Однако все пошли взглянуть на «трабант». Машина как машина, если не считать, что вся она была покрыта рыжей экземой шпаклевки. Покрышки, конечно, тоже никуда не годились — совершенно лысые.
— Хоть до угла! — взмолился несчастный Кишо — никто не обращал никакого внимания на его машину.
— Ладно, вези нас до парка! — наконец согласился Сашо. — Там мы выйдем.
Кишо, ухмыляясь до ушей, тронул машину и в целом вполне благополучно доставил их к аллее Яворова. Впрочем, сейчас эта бывшая аллея, по которой еще не так давно гуляли одни только влюбленные, превратилась в кошмарную автостраду, по которой наперегонки носились подвыпившие бездельники. Здесь так отвратительно воняло бензином, что Сашо и Криста бросились в парк, даже не попрощавшись с владельцем «трабанта». В парке было темно, где-то журчала поливальная машина, слышно было, как белки царапают коготками кору сосновых деревьев. И все еще встречались обнявшиеся парочки— мир жил по-прежнему. Только они двое молча шагали рядом, словно старики, которые вышли поразвеять свое одиночество. Внезапно Криста сунула руку ему под локоть — никогда не угадаешь, что может прийти в голову женщине.
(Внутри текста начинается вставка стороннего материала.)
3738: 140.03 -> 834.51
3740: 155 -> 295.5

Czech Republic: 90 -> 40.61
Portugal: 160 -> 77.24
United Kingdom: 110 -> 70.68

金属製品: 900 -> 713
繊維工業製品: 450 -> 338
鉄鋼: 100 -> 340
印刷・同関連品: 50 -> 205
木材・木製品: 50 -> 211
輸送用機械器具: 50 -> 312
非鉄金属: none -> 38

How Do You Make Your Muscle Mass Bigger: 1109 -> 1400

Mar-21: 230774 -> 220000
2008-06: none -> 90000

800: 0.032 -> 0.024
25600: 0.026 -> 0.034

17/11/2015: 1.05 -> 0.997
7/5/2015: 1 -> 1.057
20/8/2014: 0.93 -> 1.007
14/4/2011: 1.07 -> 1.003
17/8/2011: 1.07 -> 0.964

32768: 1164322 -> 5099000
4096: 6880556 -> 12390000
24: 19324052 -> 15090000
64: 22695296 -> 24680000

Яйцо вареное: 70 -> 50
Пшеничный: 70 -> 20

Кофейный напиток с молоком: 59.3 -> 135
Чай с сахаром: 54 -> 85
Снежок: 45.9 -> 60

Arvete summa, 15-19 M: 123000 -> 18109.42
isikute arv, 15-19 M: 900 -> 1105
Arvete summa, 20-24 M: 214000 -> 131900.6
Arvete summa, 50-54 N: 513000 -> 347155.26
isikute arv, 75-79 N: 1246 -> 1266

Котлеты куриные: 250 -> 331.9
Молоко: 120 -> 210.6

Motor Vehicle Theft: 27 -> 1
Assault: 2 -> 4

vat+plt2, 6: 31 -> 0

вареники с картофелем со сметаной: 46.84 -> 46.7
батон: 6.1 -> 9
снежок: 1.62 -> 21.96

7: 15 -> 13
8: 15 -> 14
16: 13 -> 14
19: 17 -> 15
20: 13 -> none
— Почему ты молчишь? Скажи что-нибудь!
— Что тебе оказать? — пробормотал он. — Можно подумать, что тебя интересуют мои дела.
— А тебя мои?
— Что в них интересного? Не расспрашивать же мне тебя о Софронии Врачанском?[11]
— Ты, верно, считаешь, что все на свете начинается и кончается твоей биологией…
— Так оно и есть более или менее… Особенно для тебя!
— Что ты хочешь сказать?
— Я хочу сказать, что знаю все, — ответил юноша. — Донка была так добра, что вовремя меня проинформировала!